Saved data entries
#####

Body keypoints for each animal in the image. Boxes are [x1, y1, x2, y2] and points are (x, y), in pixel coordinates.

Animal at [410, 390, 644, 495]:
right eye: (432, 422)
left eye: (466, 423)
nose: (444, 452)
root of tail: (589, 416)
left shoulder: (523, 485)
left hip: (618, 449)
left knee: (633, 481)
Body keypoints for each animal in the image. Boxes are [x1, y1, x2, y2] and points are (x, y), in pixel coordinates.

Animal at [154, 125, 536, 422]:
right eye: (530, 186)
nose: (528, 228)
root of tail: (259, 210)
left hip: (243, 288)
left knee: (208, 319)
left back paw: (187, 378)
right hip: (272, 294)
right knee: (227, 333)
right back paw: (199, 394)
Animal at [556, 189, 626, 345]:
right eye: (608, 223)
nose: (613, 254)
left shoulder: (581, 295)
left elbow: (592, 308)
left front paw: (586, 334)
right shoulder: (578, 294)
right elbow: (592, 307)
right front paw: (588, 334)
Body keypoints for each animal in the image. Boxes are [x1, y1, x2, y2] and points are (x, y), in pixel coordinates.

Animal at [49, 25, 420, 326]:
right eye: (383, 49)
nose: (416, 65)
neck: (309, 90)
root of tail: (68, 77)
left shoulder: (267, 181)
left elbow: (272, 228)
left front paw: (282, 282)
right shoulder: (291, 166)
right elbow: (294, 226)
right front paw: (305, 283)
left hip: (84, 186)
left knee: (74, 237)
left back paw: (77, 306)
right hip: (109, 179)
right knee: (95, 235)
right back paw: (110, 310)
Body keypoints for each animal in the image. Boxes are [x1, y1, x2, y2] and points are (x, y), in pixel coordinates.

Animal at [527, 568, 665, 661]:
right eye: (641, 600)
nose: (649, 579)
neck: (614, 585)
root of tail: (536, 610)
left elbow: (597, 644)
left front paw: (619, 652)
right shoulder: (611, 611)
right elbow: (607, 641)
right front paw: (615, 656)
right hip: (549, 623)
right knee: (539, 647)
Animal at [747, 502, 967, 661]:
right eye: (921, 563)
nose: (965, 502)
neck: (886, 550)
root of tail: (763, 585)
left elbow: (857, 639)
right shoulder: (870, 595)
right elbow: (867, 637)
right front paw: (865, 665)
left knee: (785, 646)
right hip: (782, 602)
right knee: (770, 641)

#####

• **EXERCISE**: Your task is to restate every record exactly.

• **TASK ANSWER**:
Body keypoints for each animal in the image. Boxes are [x1, y1, x2, y2] and points are (x, y), in pixel coordinates.

Animal at [410, 390, 644, 495]:
right eye: (432, 422)
left eye: (466, 423)
nose: (444, 452)
root of tail: (589, 416)
left shoulder: (523, 485)
left hip: (618, 449)
left knee: (633, 481)
Body keypoints for each animal in the image. Boxes are [x1, y1, x2, y2] and points are (x, y), in pixel coordinates.

Animal at [154, 125, 536, 422]:
right eye: (530, 186)
nose: (528, 228)
root of tail: (259, 210)
left hip: (243, 288)
left knee: (208, 319)
left back paw: (187, 378)
right hip: (272, 294)
right knee: (227, 333)
right back paw: (199, 394)
Animal at [556, 189, 626, 345]:
right eye: (608, 223)
nose: (613, 254)
left shoulder: (581, 295)
left elbow: (592, 308)
left front paw: (586, 334)
right shoulder: (578, 294)
right elbow: (592, 307)
right front paw: (588, 334)
Body keypoints for each animal in the image. Boxes are [x1, y1, x2, y2] and points are (x, y), in pixel coordinates.

Animal at [49, 25, 420, 326]:
right eye: (383, 49)
nose: (416, 65)
neck: (309, 90)
root of tail: (68, 77)
left shoulder: (267, 181)
left elbow: (272, 228)
left front paw: (282, 282)
right shoulder: (291, 166)
right elbow: (294, 226)
right front paw: (305, 283)
left hip: (84, 186)
left knee: (74, 237)
left back paw: (77, 306)
right hip: (109, 179)
right knee: (95, 235)
right back paw: (110, 310)
Body keypoints for each animal in the image. Boxes are [x1, y1, x2, y2] and points are (x, y), in pixel coordinates.

Animal at [527, 568, 665, 661]:
right eye: (641, 600)
nose: (649, 579)
neck: (614, 585)
root of tail: (536, 610)
left elbow: (597, 644)
left front paw: (619, 652)
right shoulder: (611, 611)
right elbow: (607, 641)
right front paw: (615, 656)
right hip: (549, 623)
right knee: (539, 647)
Animal at [747, 502, 967, 661]:
right eye: (921, 563)
nose: (965, 502)
neck: (886, 550)
root of tail: (763, 585)
left elbow: (857, 639)
right shoulder: (870, 595)
right elbow: (867, 637)
right front paw: (865, 665)
left knee: (785, 646)
right hip: (782, 602)
right knee: (770, 641)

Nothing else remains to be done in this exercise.